The World Today with Tariq Ali – Bengal Shadows
Telasur (2018)
Film Review
This documentary traces the war crime British prime minister Winston Churchill committed in 1943. In it, British historian and activist Tariq Ali introduces and narrates the 2017 documentary Bengal Shadows. His commentary includes priceless quotes from Churchill
. . . on learning of the Bengal famine:
I hate Indians. They are a beastly people with a beastly religion. The famine is their own fault for breeding like rabbits.
. . .on learning the famine had killed millions:
Then why isn’t Gandhi dead?
The Bengal famine was clearly man made. By early 1942, the Japanese military occupied all of China to the East Bengal border. Fearing they would invade India, British authorities seized and burned all of Bengal’s surplus rice stocks and all their boats, bicycles and bullock carts. They were following a typical scorched earth policy – aimed at preventing the invasion of India.
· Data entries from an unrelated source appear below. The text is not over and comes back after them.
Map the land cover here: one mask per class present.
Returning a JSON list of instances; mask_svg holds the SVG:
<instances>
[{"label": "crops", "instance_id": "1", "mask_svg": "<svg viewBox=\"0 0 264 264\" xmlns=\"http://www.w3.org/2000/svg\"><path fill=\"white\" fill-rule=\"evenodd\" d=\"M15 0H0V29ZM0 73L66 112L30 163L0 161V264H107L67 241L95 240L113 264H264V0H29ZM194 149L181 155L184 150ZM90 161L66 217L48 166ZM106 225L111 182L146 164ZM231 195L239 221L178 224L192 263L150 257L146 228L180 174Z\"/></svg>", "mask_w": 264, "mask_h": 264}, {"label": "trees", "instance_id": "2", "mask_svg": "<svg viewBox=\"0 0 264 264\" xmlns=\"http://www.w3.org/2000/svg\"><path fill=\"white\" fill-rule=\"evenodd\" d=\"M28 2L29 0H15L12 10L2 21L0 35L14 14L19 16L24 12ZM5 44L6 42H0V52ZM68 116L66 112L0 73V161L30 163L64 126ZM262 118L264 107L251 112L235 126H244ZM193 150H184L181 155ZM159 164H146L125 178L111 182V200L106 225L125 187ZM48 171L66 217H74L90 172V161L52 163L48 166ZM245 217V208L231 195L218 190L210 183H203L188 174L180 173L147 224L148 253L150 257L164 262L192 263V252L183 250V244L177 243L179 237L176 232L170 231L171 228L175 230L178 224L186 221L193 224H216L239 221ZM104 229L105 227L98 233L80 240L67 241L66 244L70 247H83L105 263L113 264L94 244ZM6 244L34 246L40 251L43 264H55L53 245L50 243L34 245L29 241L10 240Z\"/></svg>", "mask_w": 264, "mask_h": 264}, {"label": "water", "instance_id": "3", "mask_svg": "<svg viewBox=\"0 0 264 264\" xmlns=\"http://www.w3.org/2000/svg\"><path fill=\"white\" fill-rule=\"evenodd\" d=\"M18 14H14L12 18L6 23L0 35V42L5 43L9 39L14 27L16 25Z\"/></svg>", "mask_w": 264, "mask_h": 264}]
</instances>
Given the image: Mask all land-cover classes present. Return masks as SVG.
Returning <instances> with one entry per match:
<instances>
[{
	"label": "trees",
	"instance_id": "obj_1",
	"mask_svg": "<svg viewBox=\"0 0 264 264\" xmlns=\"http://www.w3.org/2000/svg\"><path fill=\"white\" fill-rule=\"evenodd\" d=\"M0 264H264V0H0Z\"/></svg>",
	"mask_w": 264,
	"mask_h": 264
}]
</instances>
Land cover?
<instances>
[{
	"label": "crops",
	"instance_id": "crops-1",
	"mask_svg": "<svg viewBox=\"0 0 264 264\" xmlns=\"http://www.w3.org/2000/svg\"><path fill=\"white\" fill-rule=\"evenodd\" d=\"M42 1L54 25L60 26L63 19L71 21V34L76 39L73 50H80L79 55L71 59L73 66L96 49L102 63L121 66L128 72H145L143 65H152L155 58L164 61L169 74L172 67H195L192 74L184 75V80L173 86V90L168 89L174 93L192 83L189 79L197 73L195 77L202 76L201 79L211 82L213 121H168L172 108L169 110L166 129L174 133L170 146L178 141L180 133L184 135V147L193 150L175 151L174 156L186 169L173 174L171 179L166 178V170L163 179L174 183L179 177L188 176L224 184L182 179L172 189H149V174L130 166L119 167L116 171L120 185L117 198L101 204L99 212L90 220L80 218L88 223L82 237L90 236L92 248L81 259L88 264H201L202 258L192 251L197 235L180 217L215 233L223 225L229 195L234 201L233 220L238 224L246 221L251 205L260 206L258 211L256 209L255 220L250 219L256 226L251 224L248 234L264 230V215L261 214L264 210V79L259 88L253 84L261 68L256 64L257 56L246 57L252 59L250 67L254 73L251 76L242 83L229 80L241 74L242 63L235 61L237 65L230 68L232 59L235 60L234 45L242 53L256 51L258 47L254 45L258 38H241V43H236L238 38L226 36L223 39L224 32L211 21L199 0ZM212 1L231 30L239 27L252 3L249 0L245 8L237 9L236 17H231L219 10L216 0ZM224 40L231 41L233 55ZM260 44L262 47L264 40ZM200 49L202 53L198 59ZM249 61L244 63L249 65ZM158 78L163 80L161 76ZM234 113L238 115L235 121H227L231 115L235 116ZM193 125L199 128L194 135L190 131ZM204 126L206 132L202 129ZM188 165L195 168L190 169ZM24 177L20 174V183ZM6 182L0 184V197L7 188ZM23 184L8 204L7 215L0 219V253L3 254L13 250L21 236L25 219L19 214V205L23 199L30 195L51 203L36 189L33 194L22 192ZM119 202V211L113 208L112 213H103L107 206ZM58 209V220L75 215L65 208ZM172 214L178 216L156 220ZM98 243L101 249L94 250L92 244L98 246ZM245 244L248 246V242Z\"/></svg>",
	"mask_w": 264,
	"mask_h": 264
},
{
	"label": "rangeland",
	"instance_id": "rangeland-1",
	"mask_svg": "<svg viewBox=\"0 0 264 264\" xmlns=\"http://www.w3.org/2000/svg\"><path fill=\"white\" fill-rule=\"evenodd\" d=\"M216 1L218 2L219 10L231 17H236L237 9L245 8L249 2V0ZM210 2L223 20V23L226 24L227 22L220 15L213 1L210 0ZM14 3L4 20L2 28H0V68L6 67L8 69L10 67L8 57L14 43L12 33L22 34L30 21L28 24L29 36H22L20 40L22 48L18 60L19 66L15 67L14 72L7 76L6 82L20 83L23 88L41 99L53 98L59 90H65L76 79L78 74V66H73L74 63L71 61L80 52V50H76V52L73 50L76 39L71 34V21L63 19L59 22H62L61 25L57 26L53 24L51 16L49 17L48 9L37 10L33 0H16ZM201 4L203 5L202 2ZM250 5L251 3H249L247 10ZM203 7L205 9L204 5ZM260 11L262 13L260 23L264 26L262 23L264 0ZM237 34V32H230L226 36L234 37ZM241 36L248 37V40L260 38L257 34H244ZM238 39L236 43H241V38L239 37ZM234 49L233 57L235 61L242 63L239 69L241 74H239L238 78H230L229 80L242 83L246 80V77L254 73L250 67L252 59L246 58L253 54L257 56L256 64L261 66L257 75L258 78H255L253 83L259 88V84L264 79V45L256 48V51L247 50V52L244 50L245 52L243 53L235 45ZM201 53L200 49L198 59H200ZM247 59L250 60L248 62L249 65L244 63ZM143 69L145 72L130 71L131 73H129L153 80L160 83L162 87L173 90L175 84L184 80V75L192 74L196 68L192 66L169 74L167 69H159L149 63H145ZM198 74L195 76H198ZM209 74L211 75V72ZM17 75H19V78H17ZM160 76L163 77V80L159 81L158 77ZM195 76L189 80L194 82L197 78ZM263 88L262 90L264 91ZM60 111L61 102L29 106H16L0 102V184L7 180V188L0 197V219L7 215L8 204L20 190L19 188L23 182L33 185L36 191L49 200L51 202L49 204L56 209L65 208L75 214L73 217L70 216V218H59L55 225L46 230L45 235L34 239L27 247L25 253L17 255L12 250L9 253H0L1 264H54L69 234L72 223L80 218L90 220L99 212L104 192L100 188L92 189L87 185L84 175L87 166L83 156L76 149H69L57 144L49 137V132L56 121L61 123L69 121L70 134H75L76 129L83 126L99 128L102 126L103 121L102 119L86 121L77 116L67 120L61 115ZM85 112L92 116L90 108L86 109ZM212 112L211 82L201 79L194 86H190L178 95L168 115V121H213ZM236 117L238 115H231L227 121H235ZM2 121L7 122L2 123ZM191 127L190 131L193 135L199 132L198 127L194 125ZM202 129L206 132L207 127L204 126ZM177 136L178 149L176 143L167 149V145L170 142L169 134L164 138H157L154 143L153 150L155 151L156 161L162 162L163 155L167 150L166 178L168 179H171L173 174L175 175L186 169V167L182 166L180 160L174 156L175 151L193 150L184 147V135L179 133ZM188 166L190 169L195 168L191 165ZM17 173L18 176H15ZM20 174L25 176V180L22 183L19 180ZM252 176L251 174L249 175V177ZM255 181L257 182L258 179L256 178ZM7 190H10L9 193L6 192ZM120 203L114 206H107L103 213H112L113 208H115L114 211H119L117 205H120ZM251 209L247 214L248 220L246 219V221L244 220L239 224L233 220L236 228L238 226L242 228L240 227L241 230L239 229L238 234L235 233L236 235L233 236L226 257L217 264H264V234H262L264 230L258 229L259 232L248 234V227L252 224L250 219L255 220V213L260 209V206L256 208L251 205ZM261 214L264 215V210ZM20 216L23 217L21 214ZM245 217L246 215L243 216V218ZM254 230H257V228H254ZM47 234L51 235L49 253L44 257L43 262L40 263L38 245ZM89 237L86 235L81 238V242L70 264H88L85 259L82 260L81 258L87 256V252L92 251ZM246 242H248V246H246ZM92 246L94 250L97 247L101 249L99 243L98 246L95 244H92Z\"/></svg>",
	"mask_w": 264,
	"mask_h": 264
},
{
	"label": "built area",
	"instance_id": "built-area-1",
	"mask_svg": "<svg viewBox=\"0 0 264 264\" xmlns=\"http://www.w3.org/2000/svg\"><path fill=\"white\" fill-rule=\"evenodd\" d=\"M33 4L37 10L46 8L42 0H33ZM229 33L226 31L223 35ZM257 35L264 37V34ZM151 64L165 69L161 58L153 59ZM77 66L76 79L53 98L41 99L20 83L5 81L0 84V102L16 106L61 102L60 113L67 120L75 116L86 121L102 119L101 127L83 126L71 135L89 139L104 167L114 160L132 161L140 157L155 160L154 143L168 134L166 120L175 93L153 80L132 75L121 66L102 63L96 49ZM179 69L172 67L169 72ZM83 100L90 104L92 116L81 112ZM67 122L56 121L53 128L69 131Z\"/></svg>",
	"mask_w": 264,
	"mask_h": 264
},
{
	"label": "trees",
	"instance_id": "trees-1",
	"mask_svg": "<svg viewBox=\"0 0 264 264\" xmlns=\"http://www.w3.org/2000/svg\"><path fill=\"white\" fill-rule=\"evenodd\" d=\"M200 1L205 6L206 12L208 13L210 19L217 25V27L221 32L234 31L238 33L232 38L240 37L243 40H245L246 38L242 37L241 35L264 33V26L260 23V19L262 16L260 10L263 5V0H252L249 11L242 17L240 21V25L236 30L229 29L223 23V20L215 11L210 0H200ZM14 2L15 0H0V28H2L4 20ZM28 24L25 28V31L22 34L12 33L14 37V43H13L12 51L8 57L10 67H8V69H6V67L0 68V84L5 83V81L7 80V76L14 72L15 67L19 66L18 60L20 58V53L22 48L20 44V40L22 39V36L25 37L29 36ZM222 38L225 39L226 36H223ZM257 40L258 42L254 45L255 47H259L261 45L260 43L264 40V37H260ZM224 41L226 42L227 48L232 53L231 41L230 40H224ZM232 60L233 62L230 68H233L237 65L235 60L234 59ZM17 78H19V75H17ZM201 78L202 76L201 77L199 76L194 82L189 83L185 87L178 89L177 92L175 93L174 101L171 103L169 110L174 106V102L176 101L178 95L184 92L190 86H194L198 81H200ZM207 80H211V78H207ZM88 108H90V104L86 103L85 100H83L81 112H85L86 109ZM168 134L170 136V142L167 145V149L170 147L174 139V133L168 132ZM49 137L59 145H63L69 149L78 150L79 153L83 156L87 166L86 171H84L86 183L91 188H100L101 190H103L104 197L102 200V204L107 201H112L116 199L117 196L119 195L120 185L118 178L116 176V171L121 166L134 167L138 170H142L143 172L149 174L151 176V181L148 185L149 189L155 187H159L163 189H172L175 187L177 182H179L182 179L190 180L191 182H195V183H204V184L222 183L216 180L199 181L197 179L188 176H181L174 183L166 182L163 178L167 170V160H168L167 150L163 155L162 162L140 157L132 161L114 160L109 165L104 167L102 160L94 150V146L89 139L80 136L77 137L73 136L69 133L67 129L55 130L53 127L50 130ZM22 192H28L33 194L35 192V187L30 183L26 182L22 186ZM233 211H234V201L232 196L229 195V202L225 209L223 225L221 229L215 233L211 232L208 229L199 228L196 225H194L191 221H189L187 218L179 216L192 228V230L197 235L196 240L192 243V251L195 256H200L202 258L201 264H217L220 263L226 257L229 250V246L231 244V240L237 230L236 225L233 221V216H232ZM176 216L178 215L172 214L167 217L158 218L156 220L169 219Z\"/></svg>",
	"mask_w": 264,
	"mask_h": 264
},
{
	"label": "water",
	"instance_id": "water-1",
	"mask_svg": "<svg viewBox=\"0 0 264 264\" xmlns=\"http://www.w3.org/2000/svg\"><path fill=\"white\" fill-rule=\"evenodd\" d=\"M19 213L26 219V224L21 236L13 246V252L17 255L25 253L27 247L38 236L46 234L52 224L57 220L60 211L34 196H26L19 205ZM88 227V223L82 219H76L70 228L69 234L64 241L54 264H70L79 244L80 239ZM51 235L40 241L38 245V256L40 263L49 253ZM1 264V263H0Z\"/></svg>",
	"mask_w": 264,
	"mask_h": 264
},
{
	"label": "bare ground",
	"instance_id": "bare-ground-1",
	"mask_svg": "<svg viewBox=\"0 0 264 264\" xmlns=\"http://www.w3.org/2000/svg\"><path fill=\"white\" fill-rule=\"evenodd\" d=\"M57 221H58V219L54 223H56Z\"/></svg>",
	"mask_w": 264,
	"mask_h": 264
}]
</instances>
This meant there was no way to transport grains from inland Bengal, where harvests were good, when a tsunami destroyed the 1942 coastal harvest.
Churchill adamantly refused to provide starving Bengali with food relief. When Australia dispatched ships loaded with food grains, British authorities in Bengal turned them away. Ironically US ships loaded with Australian grain refueled in Bengal en route to troops in the Middle East.
Three million people died in the man made famine. Many of the farmers who planted the bumper 1943 rice crop weren’t alive to harvest it.
Many in India (and modern day Bangladesh) believe the British owe them reparations for the 1943 famine.